What started as a small crowd gradually grew in number until several hundred were protesting day and night and Goebbels, concerned for international opinion, relented. Every Jewish man with a non-Jewish wife was begrudgingly released, and the remaining Jewish men were sent off to Auschwitz to the sound of no protest whatsoever.

Between the lines
Photograph: Howard Wolfers

The demonstrations that had saved the lives of those men in mixed marriages have, of course, a difficult legacy. Were they protesting the mistreatment of Jews in Nazi Germany, as some have romantically supposed, or were they merely asking for the return of what was theirs? One way or another, this was not only the largest public protest of Nazi antisemitism on the streets of Germany, it was also the last.

This part of our morning over, we again board the buses for a different type of memorialisation: the Berlin Jewish Museum.

After receiving a brief introduction to the museum, we break into three groups to explore Daniel Libeskind’s celebrated subterranean monument to the Holocaust.

Jagged lines beneath a bleak sky
Photograph: Howard Wolfers
Lines and Angles
Photograph: Howard Wolfers

Structured as a series of intersecting lines, in corridors that play with perception and comprehension, the monument strikes the newly-arrived visitor as a sort of maze. Flashing lights and rotating mirrors increase the sense of discombobulation, while frequent intersections force us to continually choose and re-choose a path.

Does one continue in a straight line, where the walls are emblazoned with the names of German towns? Does one choose the path of exile, with the names of European and international cities written in their place? Or does one fork off on the axis of destruction, where the names are frighteningly familiar to all students of the Nazi genocide?

… Lublin Majdanek Treblinka …
Photograph: Simon Holloway

Curiously, the path that leads to annihilation also bisects with the paths leading to continuity and to exile, presaging the threat of destruction that faced those who were hiding and those who were fleeing at every step they took.

YOUR INSTRUCTIONS
Repeat everything in the Berlin visit text from "This part of" down to "to the Holocaust.". The lines that come next are separate material and are not part of the Berlin visit text.

SOURCE INFORMATION
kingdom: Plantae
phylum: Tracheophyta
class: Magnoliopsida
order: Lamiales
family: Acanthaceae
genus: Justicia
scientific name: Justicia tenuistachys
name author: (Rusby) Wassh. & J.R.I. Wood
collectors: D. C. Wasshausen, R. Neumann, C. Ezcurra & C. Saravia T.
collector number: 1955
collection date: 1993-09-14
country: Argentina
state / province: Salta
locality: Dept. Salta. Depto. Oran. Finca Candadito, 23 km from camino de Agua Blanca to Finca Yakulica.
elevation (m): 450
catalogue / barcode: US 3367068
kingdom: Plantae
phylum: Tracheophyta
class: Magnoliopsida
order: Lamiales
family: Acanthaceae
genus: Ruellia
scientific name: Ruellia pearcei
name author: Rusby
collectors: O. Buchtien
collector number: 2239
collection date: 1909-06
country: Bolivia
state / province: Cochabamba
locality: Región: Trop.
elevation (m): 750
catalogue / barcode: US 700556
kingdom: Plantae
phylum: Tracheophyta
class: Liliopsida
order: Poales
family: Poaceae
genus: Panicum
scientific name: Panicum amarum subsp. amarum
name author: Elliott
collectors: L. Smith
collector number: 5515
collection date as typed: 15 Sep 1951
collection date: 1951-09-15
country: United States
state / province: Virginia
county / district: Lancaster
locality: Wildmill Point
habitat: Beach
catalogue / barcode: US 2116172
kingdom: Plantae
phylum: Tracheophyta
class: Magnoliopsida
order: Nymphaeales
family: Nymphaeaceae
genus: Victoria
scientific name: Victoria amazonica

RESULT FOR THIS EXERCISE
This part of our morning over, we again board the buses for a different type of memorialisation: the Berlin Jewish Museum.

After receiving a brief introduction to the museum, we break into three groups to explore Daniel Libeskind’s celebrated subterranean monument to the Holocaust.